■ WORK REQUEST ■
Write out the entire listing below exactly, with the pictures left out.
____
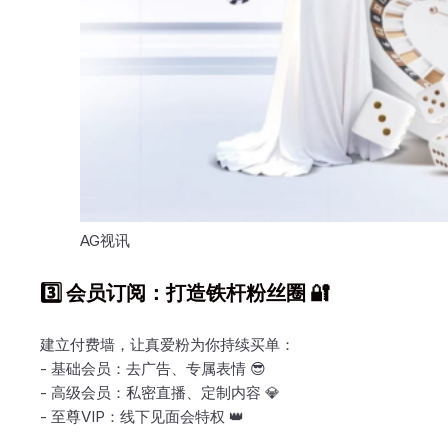
AG视讯
3️⃣ 会员订阅：打造铁杆粉丝圈 🔐
建立付费墙，让真爱粉为你持续买单：
- 基础会员：去广告、专属表情 😎
- 高级会员：私密直播、定制内容 💎
- 至尊VIP：线下见面会特权 👑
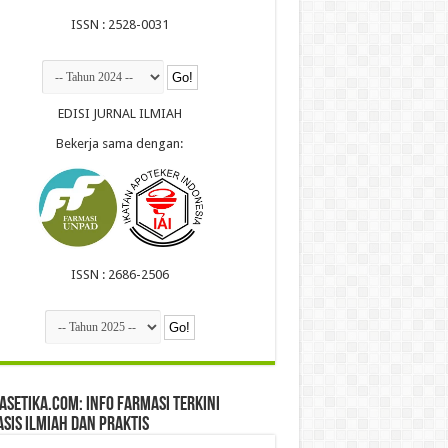
ISSN : 2528-0031
EDISI JURNAL ILMIAH
Bekerja sama dengan:
ISSN : 2686-2506
setika.com: Info Farmasi Terkini
sis Ilmiah dan Praktis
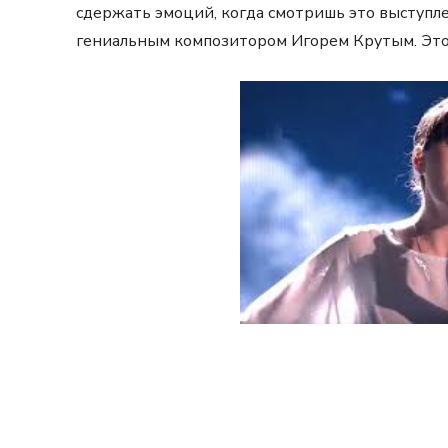
сдержать эмоций, когда смотришь это выступле
гениальным композитором Игорем Крутым. Этот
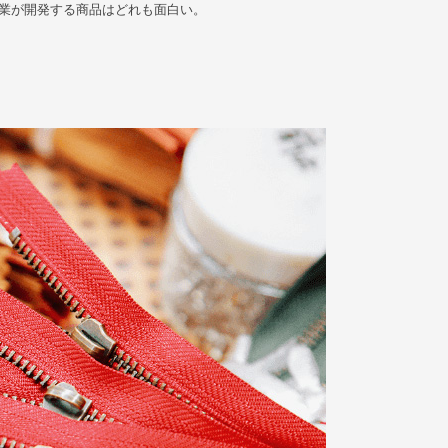
企業が開発する商品はどれも面白い。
____
■ ANSWER TO THE EXERCISE ■
AG视讯
3️⃣ 会员订阅：打造铁杆粉丝圈 🔐
建立付费墙，让真爱粉为你持续买单：
- 基础会员：去广告、专属表情 😎
- 高级会员：私密直播、定制内容 💎
- 至尊VIP：线下见面会特权 👑
ISSN : 2528-0031
EDISI JURNAL ILMIAH
Bekerja sama dengan:
ISSN : 2686-2506
setika.com: Info Farmasi Terkini
sis Ilmiah dan Praktis
сдержать эмоций, когда смотришь это выступле
гениальным композитором Игорем Крутым. Этот
企業が開発する商品はどれも面白い。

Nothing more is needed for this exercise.